[EXTRACTED RECORDS]:
┄┄┄┄┄┄┄┄┄┄┄┄┄┄┄┄┄┄┄┄

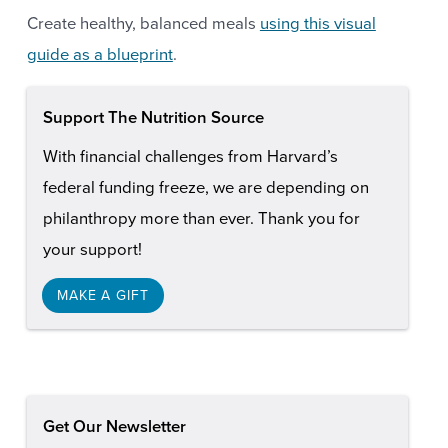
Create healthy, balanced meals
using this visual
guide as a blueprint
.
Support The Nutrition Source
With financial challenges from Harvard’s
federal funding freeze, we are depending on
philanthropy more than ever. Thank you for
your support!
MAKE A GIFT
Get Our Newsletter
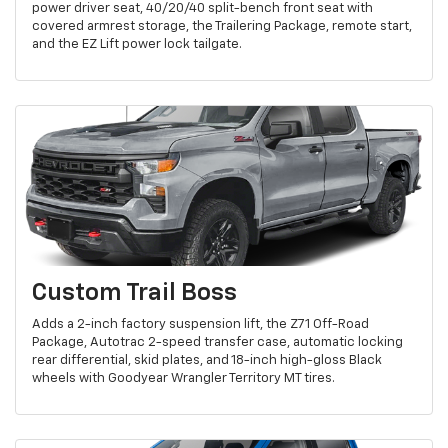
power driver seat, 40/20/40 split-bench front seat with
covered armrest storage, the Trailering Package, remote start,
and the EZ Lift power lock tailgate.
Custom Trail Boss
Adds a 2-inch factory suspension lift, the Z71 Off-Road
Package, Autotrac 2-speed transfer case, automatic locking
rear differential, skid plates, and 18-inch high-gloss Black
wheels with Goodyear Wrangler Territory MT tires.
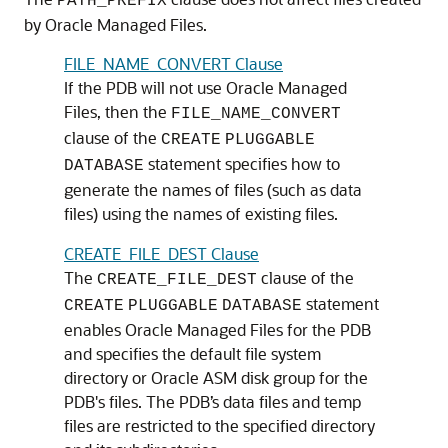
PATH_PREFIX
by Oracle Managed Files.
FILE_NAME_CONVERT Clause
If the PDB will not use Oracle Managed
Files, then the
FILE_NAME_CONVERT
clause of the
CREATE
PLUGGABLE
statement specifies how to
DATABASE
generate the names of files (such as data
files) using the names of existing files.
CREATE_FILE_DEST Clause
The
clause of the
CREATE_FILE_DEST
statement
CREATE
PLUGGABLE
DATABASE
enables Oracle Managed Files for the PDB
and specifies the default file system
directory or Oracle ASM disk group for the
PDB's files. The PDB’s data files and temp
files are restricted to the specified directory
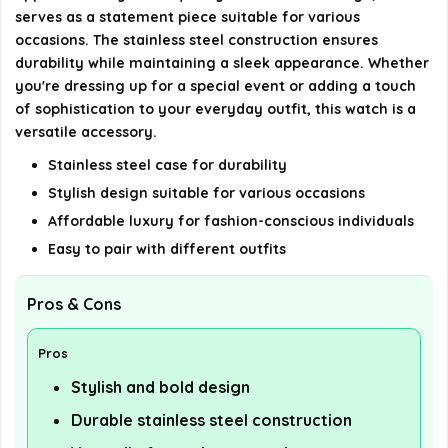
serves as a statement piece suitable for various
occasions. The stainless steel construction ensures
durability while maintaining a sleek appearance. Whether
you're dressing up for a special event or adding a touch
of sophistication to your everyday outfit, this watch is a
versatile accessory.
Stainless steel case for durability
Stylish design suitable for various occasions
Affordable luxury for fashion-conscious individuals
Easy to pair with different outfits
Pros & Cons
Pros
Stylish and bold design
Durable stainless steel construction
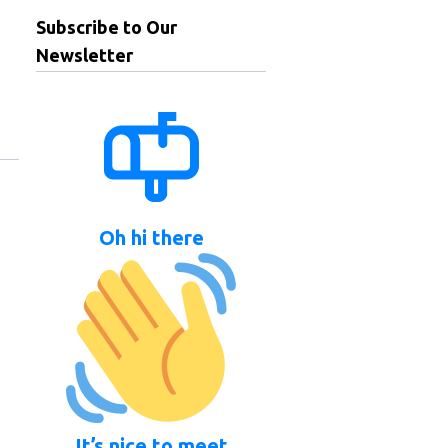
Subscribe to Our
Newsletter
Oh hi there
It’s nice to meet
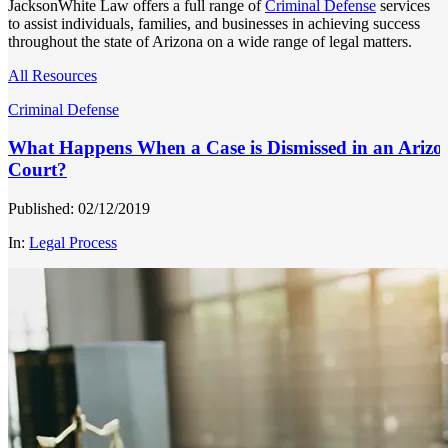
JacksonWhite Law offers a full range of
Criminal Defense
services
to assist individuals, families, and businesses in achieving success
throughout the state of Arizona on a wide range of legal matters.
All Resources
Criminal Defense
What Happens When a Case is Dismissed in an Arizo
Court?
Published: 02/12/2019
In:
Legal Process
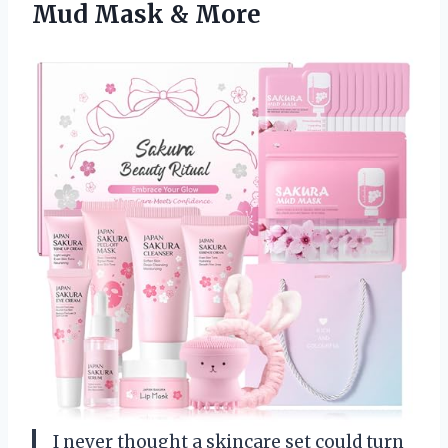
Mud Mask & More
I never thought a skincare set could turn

┄┄┄┄┄┄┄┄┄┄┄┄┄┄┄┄┄┄┄┄

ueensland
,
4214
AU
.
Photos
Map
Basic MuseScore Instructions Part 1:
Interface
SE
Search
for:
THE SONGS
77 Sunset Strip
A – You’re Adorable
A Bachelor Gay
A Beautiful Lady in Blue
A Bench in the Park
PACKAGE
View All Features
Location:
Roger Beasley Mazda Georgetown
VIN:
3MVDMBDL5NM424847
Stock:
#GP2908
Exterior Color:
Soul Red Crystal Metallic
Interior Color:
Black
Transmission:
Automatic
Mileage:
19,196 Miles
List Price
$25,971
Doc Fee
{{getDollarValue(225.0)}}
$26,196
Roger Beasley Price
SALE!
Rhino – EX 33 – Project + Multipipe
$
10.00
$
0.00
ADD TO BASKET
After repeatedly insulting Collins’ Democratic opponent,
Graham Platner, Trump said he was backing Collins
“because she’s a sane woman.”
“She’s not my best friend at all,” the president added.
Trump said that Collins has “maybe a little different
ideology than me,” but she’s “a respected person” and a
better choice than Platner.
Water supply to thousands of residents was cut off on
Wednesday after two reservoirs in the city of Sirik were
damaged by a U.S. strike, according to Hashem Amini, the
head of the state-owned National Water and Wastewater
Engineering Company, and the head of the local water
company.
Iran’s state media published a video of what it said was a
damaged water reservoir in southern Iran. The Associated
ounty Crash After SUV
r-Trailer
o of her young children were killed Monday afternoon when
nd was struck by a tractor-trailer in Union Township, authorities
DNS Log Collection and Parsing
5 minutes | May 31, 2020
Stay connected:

┄┄┄┄┄┄┄┄┄┄┄┄┄┄┄┄┄┄┄┄

[WRITTEN TASK]:
Write out exactly the run of lines above that starts at the line containing "using this visual" and ends at the line containing "you're dressing up". Include both, and leave the pictures out.

[COMPLETED TASK]:
using this visual
guide as a blueprint
.
Support The Nutrition Source
With financial challenges from Harvard’s
federal funding freeze, we are depending on
philanthropy more than ever. Thank you for
your support!
MAKE A GIFT
Get Our Newsletter
power driver seat, 40/20/40 split-bench front seat with
covered armrest storage, the Trailering Package, remote start,
and the EZ Lift power lock tailgate.
Custom Trail Boss
Adds a 2-inch factory suspension lift, the Z71 Off-Road
Package, Autotrac 2-speed transfer case, automatic locking
rear differential, skid plates, and 18-inch high-gloss Black
wheels with Goodyear Wrangler Territory MT tires.
PATH_PREFIX
by Oracle Managed Files.
FILE_NAME_CONVERT Clause
If the PDB will not use Oracle Managed
Files, then the
FILE_NAME_CONVERT
clause of the
CREATE
PLUGGABLE
statement specifies how to
DATABASE
generate the names of files (such as data
files) using the names of existing files.
CREATE_FILE_DEST Clause
The
clause of the
CREATE_FILE_DEST
statement
CREATE
PLUGGABLE
DATABASE
enables Oracle Managed Files for the PDB
and specifies the default file system
directory or Oracle ASM disk group for the
PDB's files. The PDB’s data files and temp
files are restricted to the specified directory
serves as a statement piece suitable for various
occasions. The stainless steel construction ensures
durability while maintaining a sleek appearance. Whether
you're dressing up for a special event or adding a touch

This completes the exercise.